Classical conditioning
A typer of learning in which we link two or more stimuli; as a result, to illustrate with Pavlov’s classic experiment, the first stimulus (a tone) comes to elicit behavior (drooling) in anticipation of the second stimulus (food).
Behaviorism
The view that psychology (1) should be an objective science that (2) studies behavior without reference to mental processes. Most research psychologists today agree with (1) but not with (2).
NS
Neutral stimulus - In classical conditioning, a stimulus that elicits no response before conditioning.
UCR
Unconditional response - In classical conditioning, an unlearned, naturally occurring response (such as salivations) to an unconditioned stimulus (UCS) (such as food in the mouth).
UCS
Unconditioned stimulus - In classical conditioning, a stimulus that unconditioned naturally and automatically triggers and unconditioned response. UCR
CR
Conditioned Response - In classical conditioning, a learned response to a previously neutral (but now conditioned stimulus CS).
CS
Conditioned stimulus - In classical conditioning, an originally neutral stimulus that, after association with an unconditioned stimulus (UCS), comes trigger a conditioned response (CR).
Acquisition
In classical conditioning, the initial stage, when one links a neutral stimulus begins triggering the conditioned response. (In operant conditioning, the strengthening of a reinforced response.)
Higher-order conditioning
A procedure in which the conditioned stimulus in one conditioning experience is paired with a new neutral stimulus, creating a second (often weaker) conditioned stimulus.

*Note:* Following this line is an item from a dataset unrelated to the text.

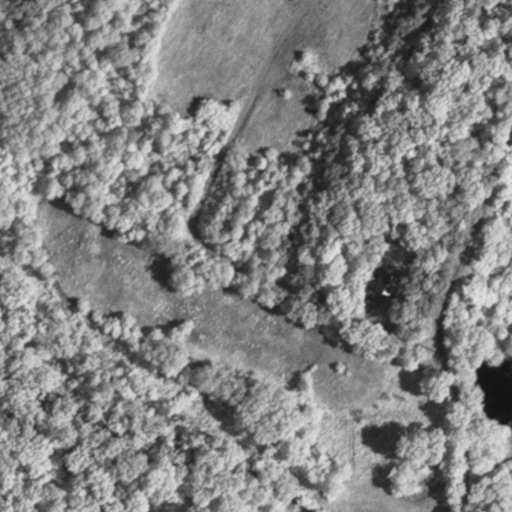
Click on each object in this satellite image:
road: (433, 317)
road: (150, 420)
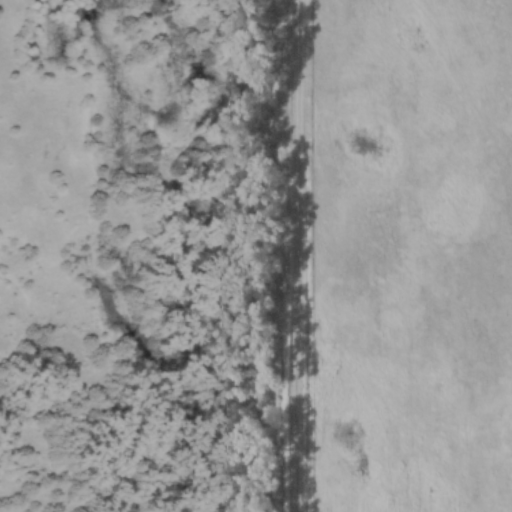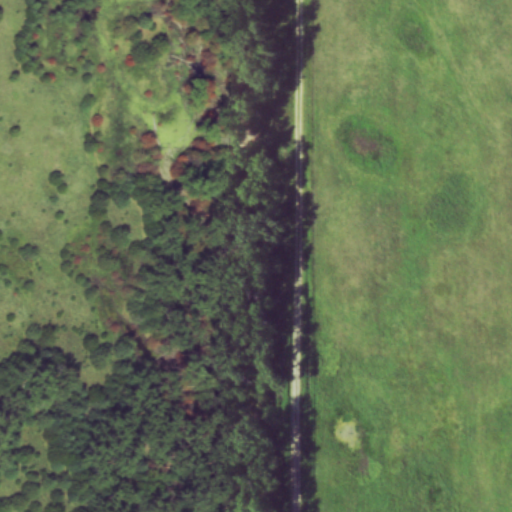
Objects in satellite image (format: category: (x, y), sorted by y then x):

For example, an animal that has learned that a tone predicts the tone and begin responding to the light alone. (Also called second-order conditioning.)
Extinction
In classical conditioning, the diminishing of a conditioned response when an unconditioned stimulus does not follow a conditioned stimulus. (In operant conditioning, when a response is no longer reinforced.)
Spontaneous recovery
The reappearance, after a pause, of a weakened conditioned response.
Generalization
(also called stimulus generalization) in classical conditioning, the tendency, once a response has been conditioned, for stimuli similar to the conditioned stimulus to elicit similar responses. (In operant conditioning, when response learned in one situation occur in other, similar situations.)
Discrimination
In classical conditioning, the learned ability to distinguish between a conitioned stimulus and other stimuli that have not been associated with a conditioned stimulus. (In operant conditioning, the ability to distinguish responses that are reinforced form similar responses that are not responses that are nor reinforced.)
Preparedness
A biological predisposition to learn associations, such as between taste and nausea, that have survival value.
Operant conditioning
a type of learning in which a behavior becomes more likely to recur if followed by a reinforcer or less likely to recur if followed by a punisher.